I was, like, Go Mom! Because here’s the thing. No matter what people say about Mom now, she sure knew how to make life funny.
From: Bernadette Fox
To: Manjula Kapoor
Attached, please find information for a fellow who “abates” blackberry vines. (Can you believe there’s such a thing?!) Contact him and tell him to do who-what-when-where-how he needs. I’ll pay for it all.

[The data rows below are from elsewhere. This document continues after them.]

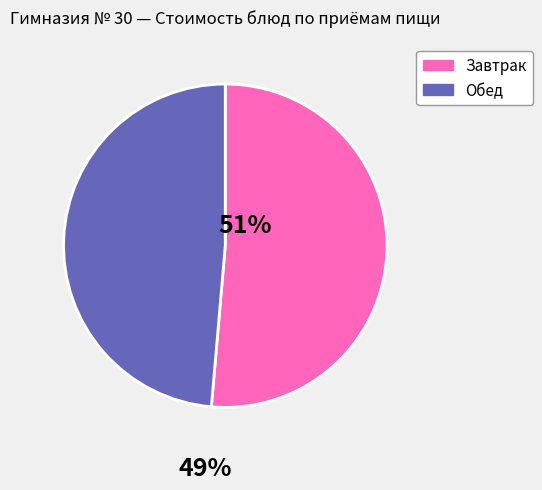

Is there any slice that represents more than half of the pie?

Yes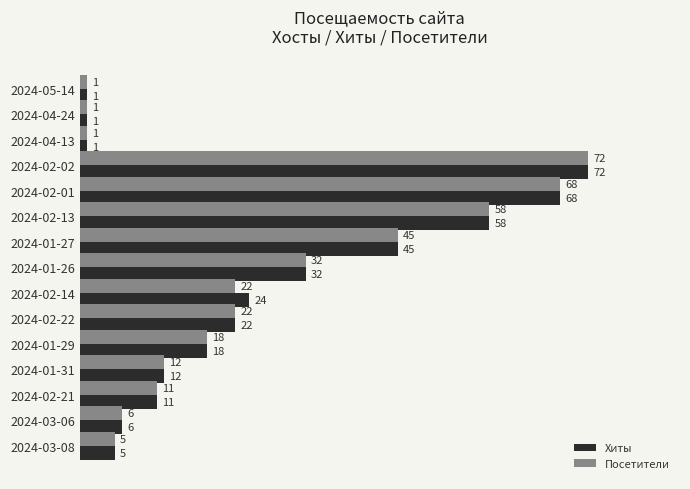

What is the difference between the maximum and minimum values in the Хиты series?

71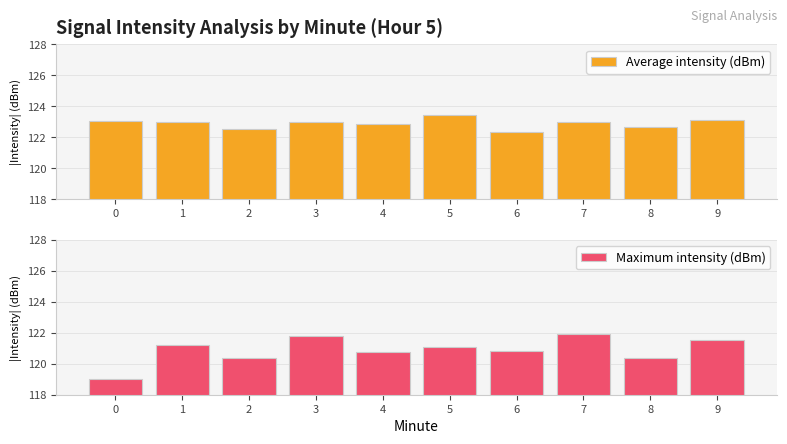

What is the value of the Maximum intensity (dBm) bar at the 4th from the left?

121.8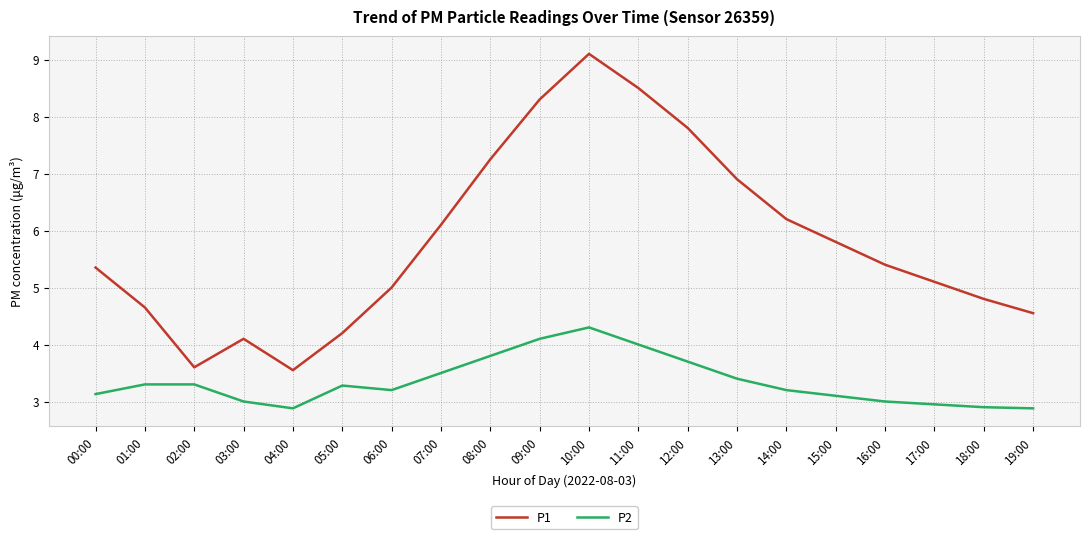

True or false: P2 and P1 cross at least once.

False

Five minutes later, Mom followed it up with this:
From: Bernadette Fox
To: Manjula Kapoor
I need a sign made. 8 feet wide by 5 feet high. Here’s what I want it to read:
PRIVATE PROPERTY
NO TRESPASSING
Galer Street Gnats
Will Be Arrested
and Hauled Off to Gnat Jail
Make the sign itself the loudest, ugliest red, and the lettering the loudest, ugliest yellow. I’d like it placed on the western edge of my property line, at the bottom of the hill, which will be accessible once we’ve abated the despised blackberries. Make sure the sign is facing toward the neighbor’s yard.
TUESDAY, DECEMBER 7
From: Manjula Kapoor
To: Bernadette Fox
I am confirming that the sign you would like fabricated is eight feet wide by five feet high. The gentleman I have contracted remarked it is unusually large and seems out of proportion for a residential area.
Warm regards,
Manjula
From: Bernadette Fox
To: Manjula Kapoor
You bet your bindi that’s how big I want it.
From: Manjula Kapoor
To: Bernadette Fox
Dear Ms. Fox,
The sign has been ordered and will be erected the same day Tom completes the abatement work.